【CASE3】Q.就職して5年目です。先日、友人から「資産運用していないの?やった方がいいよ。」と言われました。資産運用は「まとまった資金で投資する」イメージがあるし、財形貯蓄している私もやる必要があるのでしょうか?(20代・会社員・女性)
- ライフプラン
- 財形貯蓄
- 資産形成
- 資産運用
A. 女性も仕事を続けることが当たり前になりつつある今の時代、20代で資産運用について悩むことは、将来に向けた「資産形成」を考える第一歩です。

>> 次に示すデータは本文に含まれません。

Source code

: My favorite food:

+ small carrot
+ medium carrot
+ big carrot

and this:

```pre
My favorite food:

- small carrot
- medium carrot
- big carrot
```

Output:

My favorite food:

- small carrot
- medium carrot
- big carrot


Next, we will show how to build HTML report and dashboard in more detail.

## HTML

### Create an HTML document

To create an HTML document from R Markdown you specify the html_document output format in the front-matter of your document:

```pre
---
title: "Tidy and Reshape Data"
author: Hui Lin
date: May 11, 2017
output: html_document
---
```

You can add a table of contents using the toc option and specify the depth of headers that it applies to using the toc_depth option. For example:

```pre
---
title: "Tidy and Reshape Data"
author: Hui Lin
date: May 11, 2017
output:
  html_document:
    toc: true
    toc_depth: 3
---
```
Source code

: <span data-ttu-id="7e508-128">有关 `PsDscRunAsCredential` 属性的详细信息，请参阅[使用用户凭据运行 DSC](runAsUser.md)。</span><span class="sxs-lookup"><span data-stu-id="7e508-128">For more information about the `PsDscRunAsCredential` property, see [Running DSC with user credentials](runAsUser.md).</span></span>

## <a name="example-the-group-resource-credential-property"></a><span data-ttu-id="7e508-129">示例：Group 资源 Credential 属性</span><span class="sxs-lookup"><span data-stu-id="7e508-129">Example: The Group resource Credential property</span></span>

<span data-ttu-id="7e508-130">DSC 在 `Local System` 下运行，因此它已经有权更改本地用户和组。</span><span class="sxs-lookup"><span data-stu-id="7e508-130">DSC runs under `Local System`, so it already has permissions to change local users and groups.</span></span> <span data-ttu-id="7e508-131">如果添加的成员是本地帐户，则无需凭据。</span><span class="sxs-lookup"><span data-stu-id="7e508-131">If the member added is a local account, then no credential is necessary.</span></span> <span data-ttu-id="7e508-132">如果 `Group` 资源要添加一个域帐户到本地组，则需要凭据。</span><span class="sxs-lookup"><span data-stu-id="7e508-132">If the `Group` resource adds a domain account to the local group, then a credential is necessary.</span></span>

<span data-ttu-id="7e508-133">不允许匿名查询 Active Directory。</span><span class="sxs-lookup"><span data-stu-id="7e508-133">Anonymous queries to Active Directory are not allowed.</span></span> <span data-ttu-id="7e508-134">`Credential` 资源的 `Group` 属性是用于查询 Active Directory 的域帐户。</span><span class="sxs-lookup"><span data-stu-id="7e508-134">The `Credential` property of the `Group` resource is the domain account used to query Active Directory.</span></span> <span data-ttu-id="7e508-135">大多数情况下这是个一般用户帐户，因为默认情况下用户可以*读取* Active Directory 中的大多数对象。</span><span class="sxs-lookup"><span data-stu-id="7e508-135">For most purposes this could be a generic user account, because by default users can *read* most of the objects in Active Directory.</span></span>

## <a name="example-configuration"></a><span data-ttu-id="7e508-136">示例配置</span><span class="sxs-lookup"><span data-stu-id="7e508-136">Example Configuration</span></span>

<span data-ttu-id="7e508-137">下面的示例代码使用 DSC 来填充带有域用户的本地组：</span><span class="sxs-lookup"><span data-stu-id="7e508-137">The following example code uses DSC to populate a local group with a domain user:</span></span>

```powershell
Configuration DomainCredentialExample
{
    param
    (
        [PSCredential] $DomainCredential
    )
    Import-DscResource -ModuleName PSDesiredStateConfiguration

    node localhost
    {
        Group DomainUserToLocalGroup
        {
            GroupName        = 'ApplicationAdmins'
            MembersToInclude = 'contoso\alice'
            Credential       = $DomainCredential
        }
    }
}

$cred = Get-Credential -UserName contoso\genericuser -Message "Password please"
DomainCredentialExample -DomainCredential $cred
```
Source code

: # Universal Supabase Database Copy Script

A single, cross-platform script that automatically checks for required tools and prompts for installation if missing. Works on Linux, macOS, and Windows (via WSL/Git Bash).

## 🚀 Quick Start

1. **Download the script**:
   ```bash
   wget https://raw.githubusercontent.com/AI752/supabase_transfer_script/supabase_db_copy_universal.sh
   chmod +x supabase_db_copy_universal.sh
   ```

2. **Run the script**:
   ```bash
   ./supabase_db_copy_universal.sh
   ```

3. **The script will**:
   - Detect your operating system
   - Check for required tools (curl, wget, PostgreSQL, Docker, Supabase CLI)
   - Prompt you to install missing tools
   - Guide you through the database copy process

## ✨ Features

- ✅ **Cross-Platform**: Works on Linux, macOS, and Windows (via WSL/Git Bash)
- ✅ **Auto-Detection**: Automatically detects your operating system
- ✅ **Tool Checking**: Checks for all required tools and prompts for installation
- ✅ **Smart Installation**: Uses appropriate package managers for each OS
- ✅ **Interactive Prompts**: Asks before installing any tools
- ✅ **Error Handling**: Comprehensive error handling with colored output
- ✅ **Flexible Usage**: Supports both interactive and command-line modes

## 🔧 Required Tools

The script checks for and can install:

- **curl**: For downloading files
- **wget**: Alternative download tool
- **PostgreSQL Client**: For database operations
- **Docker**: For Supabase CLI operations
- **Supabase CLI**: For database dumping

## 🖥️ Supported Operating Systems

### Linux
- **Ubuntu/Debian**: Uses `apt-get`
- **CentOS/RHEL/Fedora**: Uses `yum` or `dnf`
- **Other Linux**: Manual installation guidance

この相談者については、まずは「何のために資産運用をするのか」という視点を持つことが重要で、下記3点の課題について向き合う形になりました。
課題:
①投資知識の確認(財形貯蓄を含めた理解・投資の誤解を解く)
②今後の人生計画(=ライフプラン)と『人生の三大資金』
③家計収支(毎月の収支・預貯金・財形貯蓄額など)
財形貯蓄とは?
財形貯蓄は、働く人の資産形成を支援するための制度で、給与から自動天引きされ手軽にできる貯蓄方法です。

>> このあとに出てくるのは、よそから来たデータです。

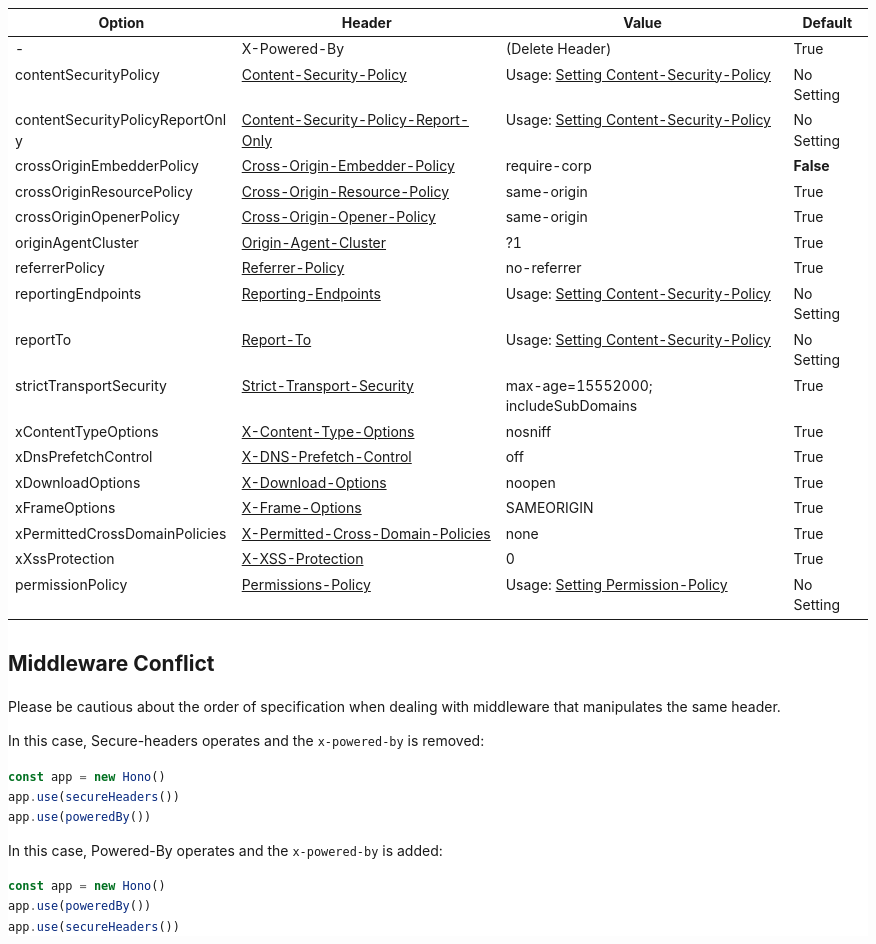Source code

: | Option                          | Header                                                                                                                                         | Value                                                                      | Default    |
| ------------------------------- | ---------------------------------------------------------------------------------------------------------------------------------------------- | -------------------------------------------------------------------------- | ---------- |
| -                               | X-Powered-By                                                                                                                                   | (Delete Header)                                                            | True       |
| contentSecurityPolicy           | [Content-Security-Policy](https://developer.mozilla.org/en-US/docs/Web/HTTP/CSP)                                                               | Usage: [Setting Content-Security-Policy](#setting-content-security-policy) | No Setting |
| contentSecurityPolicyReportOnly | [Content-Security-Policy-Report-Only](https://developer.mozilla.org/en-US/docs/Web/HTTP/Headers/Content-Security-Policy-Report-Only)           | Usage: [Setting Content-Security-Policy](#setting-content-security-policy) | No Setting |
| crossOriginEmbedderPolicy       | [Cross-Origin-Embedder-Policy](https://developer.mozilla.org/en-US/docs/Web/HTTP/Headers/Cross-Origin-Embedder-Policy)                         | require-corp                                                               | **False**  |
| crossOriginResourcePolicy       | [Cross-Origin-Resource-Policy](https://developer.mozilla.org/en-US/docs/Web/HTTP/Headers/Cross-Origin-Resource-Policy)                         | same-origin                                                                | True       |
| crossOriginOpenerPolicy         | [Cross-Origin-Opener-Policy](https://developer.mozilla.org/en-US/docs/Web/HTTP/Headers/Cross-Origin-Opener-Policy)                             | same-origin                                                                | True       |
| originAgentCluster              | [Origin-Agent-Cluster](https://developer.mozilla.org/en-US/docs/Web/HTTP/Headers/Origin-Agent-Cluster)                                         | ?1                                                                         | True       |
| referrerPolicy                  | [Referrer-Policy](https://developer.mozilla.org/en-US/docs/Web/HTTP/Headers/Referrer-Policy)                                                   | no-referrer                                                                | True       |
| reportingEndpoints              | [Reporting-Endpoints](https://www.w3.org/TR/reporting-1/#header)                                                                               | Usage: [Setting Content-Security-Policy](#setting-content-security-policy) | No Setting |
| reportTo                        | [Report-To](https://developer.mozilla.org/en-US/docs/Web/HTTP/Headers/Content-Security-Policy/report-to)                                       | Usage: [Setting Content-Security-Policy](#setting-content-security-policy) | No Setting |
| strictTransportSecurity         | [Strict-Transport-Security](https://developer.mozilla.org/en-US/docs/Web/HTTP/Headers/Strict-Transport-Security)                               | max-age=15552000; includeSubDomains                                        | True       |
| xContentTypeOptions             | [X-Content-Type-Options](https://developer.mozilla.org/en-US/docs/Web/HTTP/Headers/X-Content-Type-Options)                                     | nosniff                                                                    | True       |
| xDnsPrefetchControl             | [X-DNS-Prefetch-Control](https://developer.mozilla.org/en-US/docs/Web/HTTP/Headers/X-DNS-Prefetch-Control)                                     | off                                                                        | True       |
| xDownloadOptions                | [X-Download-Options](https://learn.microsoft.com/en-us/archive/blogs/ie/ie8-security-part-v-comprehensive-protection#mime-handling-force-save) | noopen                                                                     | True       |
| xFrameOptions                   | [X-Frame-Options](https://developer.mozilla.org/en-US/docs/Web/HTTP/Headers/X-Frame-Options)                                                   | SAMEORIGIN                                                                 | True       |
| xPermittedCrossDomainPolicies   | [X-Permitted-Cross-Domain-Policies](https://developer.mozilla.org/en-US/docs/Web/HTTP/Headers/X-Permitted-Cross-Domain-Policies)               | none                                                                       | True       |
| xXssProtection                  | [X-XSS-Protection](https://developer.mozilla.org/en-US/docs/Web/HTTP/Headers/X-XSS-Protection)                                                 | 0                                                                          | True       |
| permissionPolicy                | [Permissions-Policy](https://developer.mozilla.org/en-US/docs/Web/HTTP/Headers/Permissions-Policy)                                             | Usage: [Setting Permission-Policy](#setting-permission-policy)             | No Setting |

## Middleware Conflict

Please be cautious about the order of specification when dealing with middleware that manipulates the same header.

In this case, Secure-headers operates and the `x-powered-by` is removed:

```ts
const app = new Hono()
app.use(secureHeaders())
app.use(poweredBy())
```

In this case, Powered-By operates and the `x-powered-by` is added:

```ts
const app = new Hono()
app.use(poweredBy())
app.use(secureHeaders())
```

厚生労働省の令和5年度末調査によると、財形貯蓄の契約数は599万件、貯蓄残高は14兆2,87億円。多くの企業で導入していますが、「貯蓄から投資へ」の政策におけるNISAやiDeCoの制度改変等の影響もあり、年々減少傾向にあります。
財形貯蓄の特徴
●一般財形貯蓄:目的を問わず自由に使える貯蓄、利子等は課税対象
●財形年金貯蓄:老後資金作りが目的で60歳以降の生活資金として受取、利子等は非課税
●財形住宅貯蓄:住宅購入やリフォーム資金が目的、利子等は非課税
主なメリット
✓自動積立(給与天引きのため、計画的かつ確実に貯蓄できる)
✓税制優遇(財形年金貯蓄と財形住宅貯蓄を合わせて550万円まで、利子等が非課税)
✓目的別資産形成(貯蓄目的別に利用できるため、計画的な貯蓄が可能)
✓財形持家融資制度(1年以上かつ貯蓄残高50万円以上のなどの諸条件あり)
主なデメリット
✓金利が低い(取引金融機関によって異なり0.1~0.2%程度 ※2025年2月1日現在)

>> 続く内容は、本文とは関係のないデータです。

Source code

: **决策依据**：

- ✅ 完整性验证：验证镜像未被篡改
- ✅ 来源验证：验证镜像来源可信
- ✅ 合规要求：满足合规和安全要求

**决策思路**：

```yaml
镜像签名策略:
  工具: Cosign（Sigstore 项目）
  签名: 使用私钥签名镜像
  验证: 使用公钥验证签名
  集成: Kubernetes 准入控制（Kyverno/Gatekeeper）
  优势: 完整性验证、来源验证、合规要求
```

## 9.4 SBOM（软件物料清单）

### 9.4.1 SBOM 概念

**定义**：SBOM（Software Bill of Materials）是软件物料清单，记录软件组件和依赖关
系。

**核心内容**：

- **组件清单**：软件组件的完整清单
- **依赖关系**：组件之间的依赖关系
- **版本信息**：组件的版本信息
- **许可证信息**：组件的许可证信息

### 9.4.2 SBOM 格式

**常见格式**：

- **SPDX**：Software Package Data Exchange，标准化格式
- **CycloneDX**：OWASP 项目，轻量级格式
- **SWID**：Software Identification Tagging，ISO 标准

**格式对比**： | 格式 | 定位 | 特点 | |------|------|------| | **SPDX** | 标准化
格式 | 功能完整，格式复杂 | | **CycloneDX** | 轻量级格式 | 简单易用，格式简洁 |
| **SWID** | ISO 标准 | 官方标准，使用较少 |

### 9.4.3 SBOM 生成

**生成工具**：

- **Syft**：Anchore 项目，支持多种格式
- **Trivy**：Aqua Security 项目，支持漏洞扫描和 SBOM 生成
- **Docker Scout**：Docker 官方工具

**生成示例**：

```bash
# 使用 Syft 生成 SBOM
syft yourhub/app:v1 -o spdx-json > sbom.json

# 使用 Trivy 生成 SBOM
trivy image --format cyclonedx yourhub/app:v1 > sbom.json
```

✓自由に引き出しできない(各制度に積立期間や引き出し条件などあり)
✓税制優遇が限定的(預入上限あり・一般財形は対象外)
✓会社を退職すると解約(会社が制度を導入していないと利用できない)
財形貯蓄は、給与からの自動天引きにより、無理なく着実に貯蓄できる点が大きな特徴。
貯蓄が苦手な人にとって有効かもしれませんが、金利が低い今の状況では資産形成には不向きといえるでしょう。
人生の3大資金とは?
資産運用を考えるうえで知っておきたいのは、これからの人生設計(=ライフプラン)に基づいた資産形成です。
進学や就職もそうですが、人にはいろいろな「ライフイベント」があります。
なかでも大きな資金を必要とするイベントが「住宅資金・教育資金・老後資金」で、『人生の三大資金』といわれています。
●住宅資金:住宅購入費用(住宅ローンなど)、家賃、リフォーム代など
住宅資金は人生で最も高額な買い物の一つとされ、数千万になることもあります。
●教育資金:学校の学費(幼稚園から大学まで)、塾や習い事の費用など
文部科学省「令和5年度子供の学習費調査結果」や日本政策金融公庫「教育費負担の実態調査結果(大学)」をまとめると、公立の場合で約1,000万円、私立の場合で約2,500万円必要です。
●老後資金:日常生活費、医療費、趣味や旅行代など
「老後資金2,000万円」問題という話もありますが、実際に必要な資金は人それぞれです。
提案プラン
相談者については、現状の家計収支を確認したうえで、「老後資金」準備に向けた資産形成プランを提案しました。

ポイント1|収支管理と見直し
・毎月の収支を確認し、家計簿アプリでの家計管理を提案
・奨学金返済があることがわかり、貯まった財形貯蓄分で完済を提案
ポイント2|NISA・iDeCo制度の利用
・貯蓄7万円については積立投資を提案
積立定期預金→iDeCo2万円、財形貯蓄→NISA(つみたて投資枠利用)5万円
NISAは、運用益が非課税になる優遇制度があります(上限額や対象銘柄などに条件あり)。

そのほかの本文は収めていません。